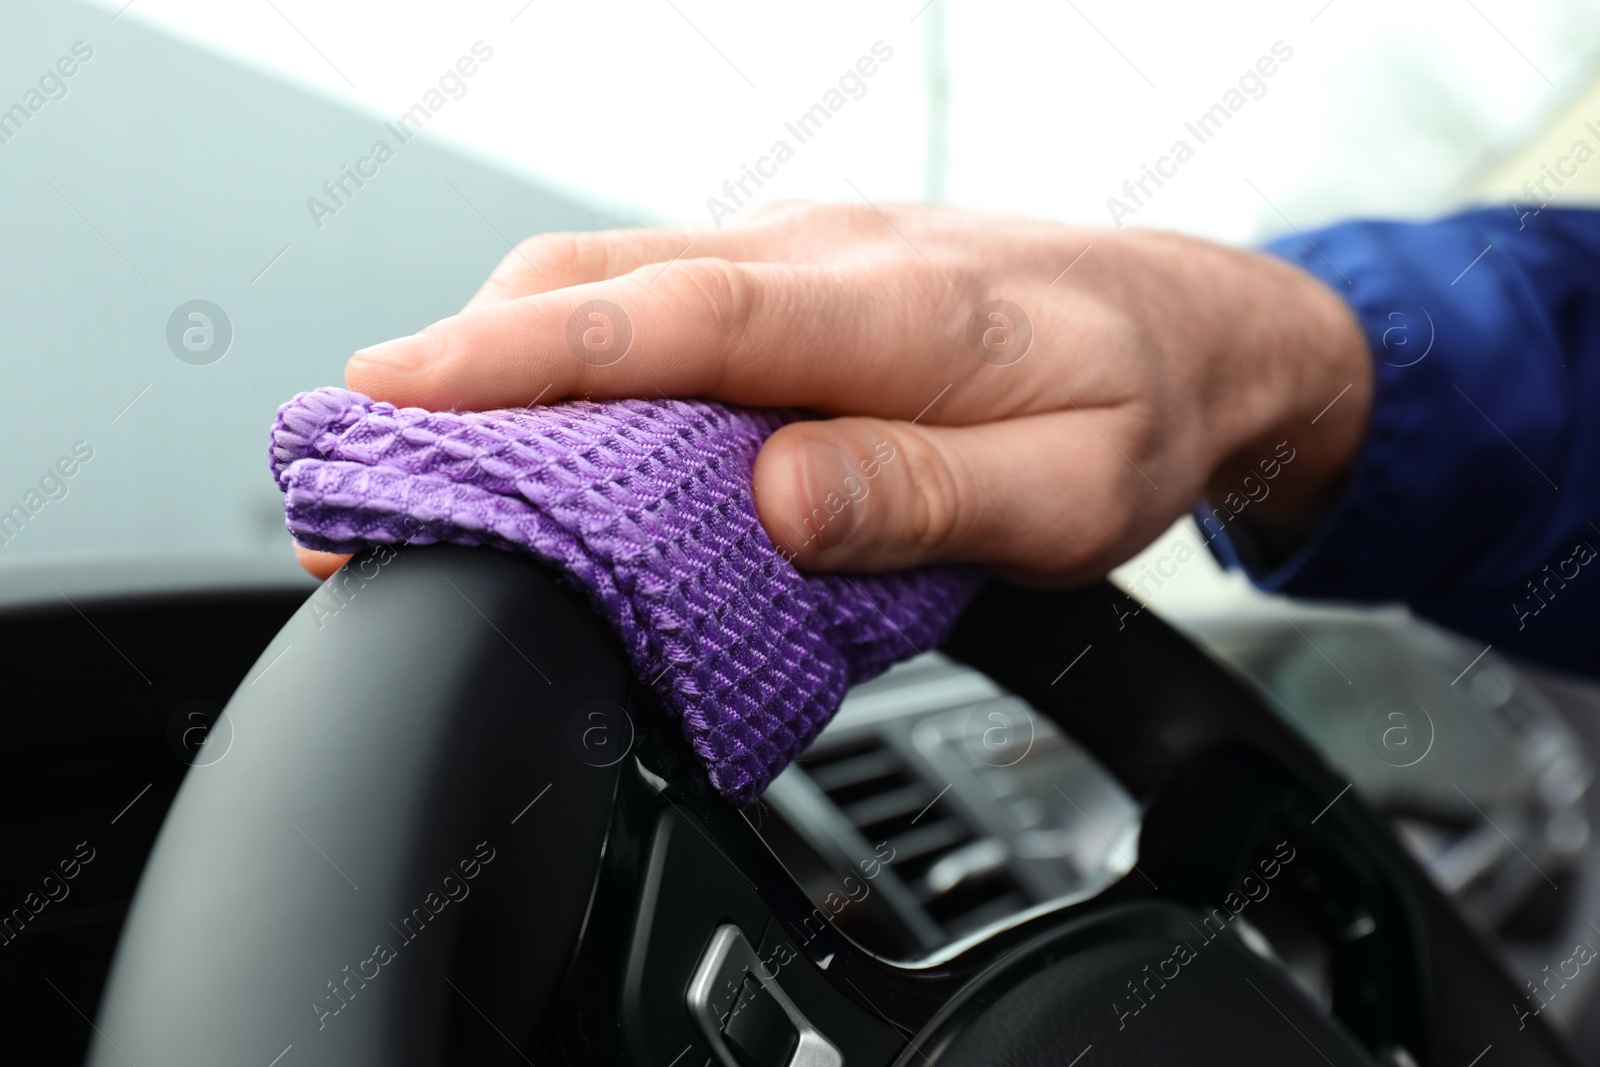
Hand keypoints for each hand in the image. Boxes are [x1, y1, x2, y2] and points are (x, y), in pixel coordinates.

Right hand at [298, 202, 1370, 583]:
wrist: (1201, 330)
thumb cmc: (1141, 411)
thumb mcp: (1070, 493)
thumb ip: (922, 496)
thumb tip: (774, 498)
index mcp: (895, 309)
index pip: (681, 318)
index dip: (529, 358)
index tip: (400, 392)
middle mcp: (829, 256)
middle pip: (609, 283)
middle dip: (462, 359)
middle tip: (356, 456)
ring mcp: (805, 255)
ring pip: (616, 279)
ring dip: (502, 347)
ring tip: (415, 443)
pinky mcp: (797, 277)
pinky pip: (658, 296)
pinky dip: (571, 346)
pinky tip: (539, 407)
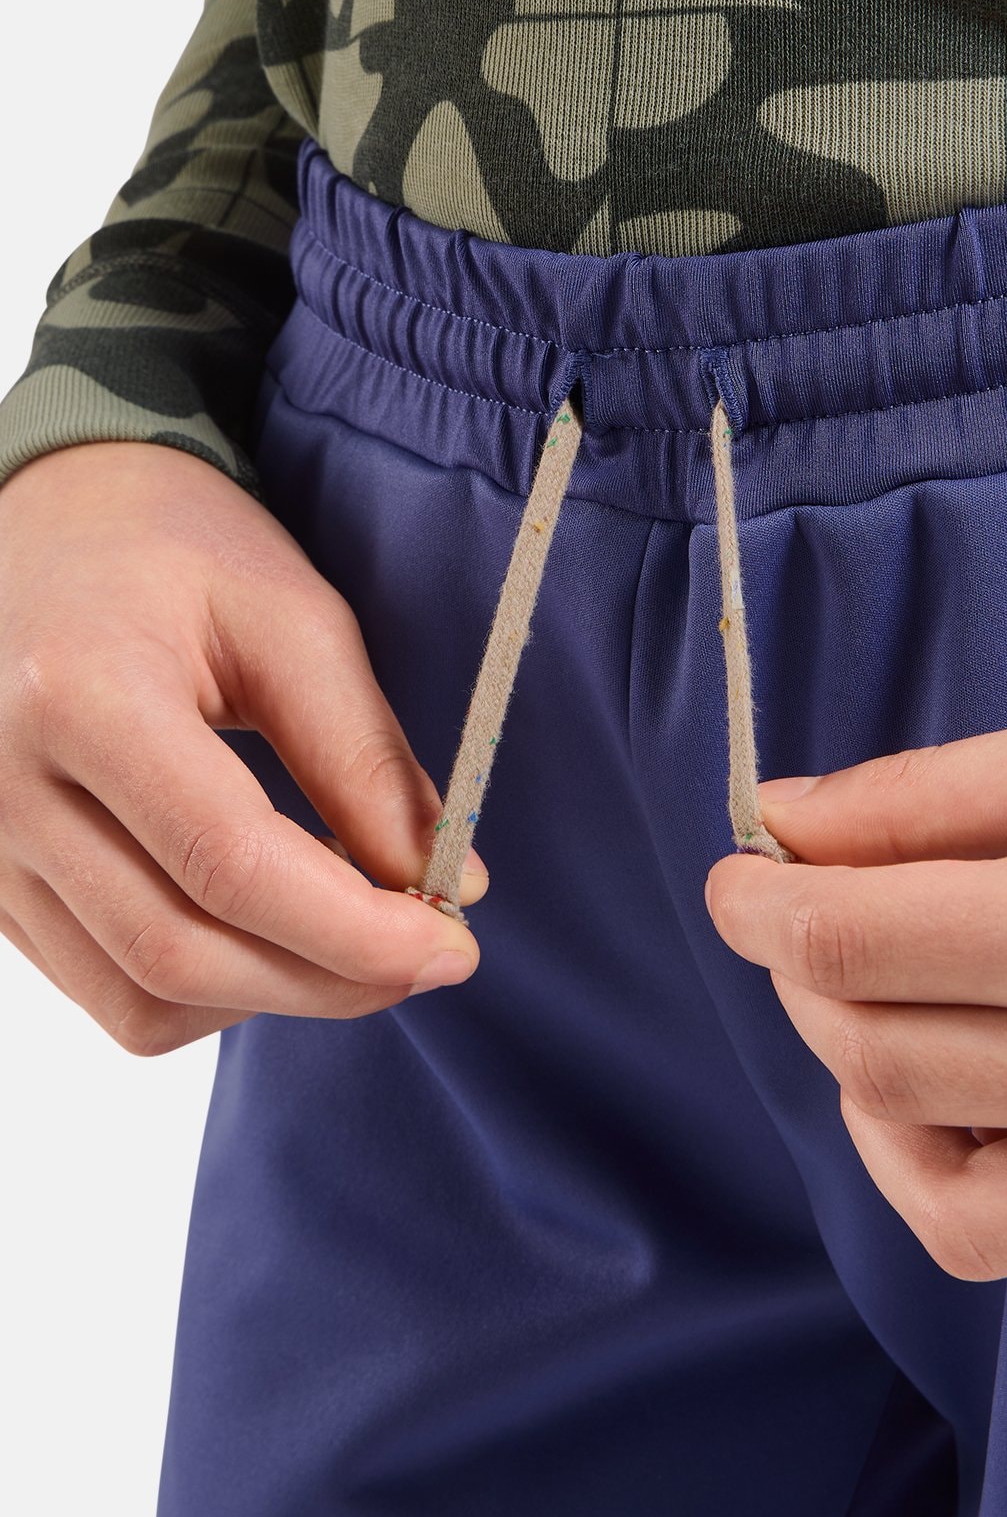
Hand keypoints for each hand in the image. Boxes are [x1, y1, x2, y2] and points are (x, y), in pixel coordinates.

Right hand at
_ _ _
# Required action
If a record holds a picture, drop the picture and reproduce everything else exactly.

# Result
Hand keypoints for each hand in the image. Boxes are [x1, y1, x2, y2] and points are (x, y), in pixel coordinates.

Right hand at [298, 202, 1370, 583]:
wrist: (1201, 330)
thumb cmc: (1141, 411)
thumb mcp: (1070, 493)
thumb ip: (922, 496)
thumb tip: (774, 498)
index mcp: (895, 309)
index pip: (681, 318)
index dip: (529, 358)
index tip: (400, 392)
middle mcp: (829, 256)
middle pip: (609, 283)
middle dip: (462, 359)
middle tip: (356, 456)
ring mcp: (805, 255)
ring pip: (616, 279)
ring dip: (502, 347)
ring tip: (415, 443)
pinky mcp: (797, 277)
pinky pip: (658, 296)
pinky dip: (571, 346)
pinky tip: (539, 407)
Hand keypoints for each hand in the image. Boxes are [x1, y1, x2, y2] and points are (x, y), in pixel coordinates.

Right hand at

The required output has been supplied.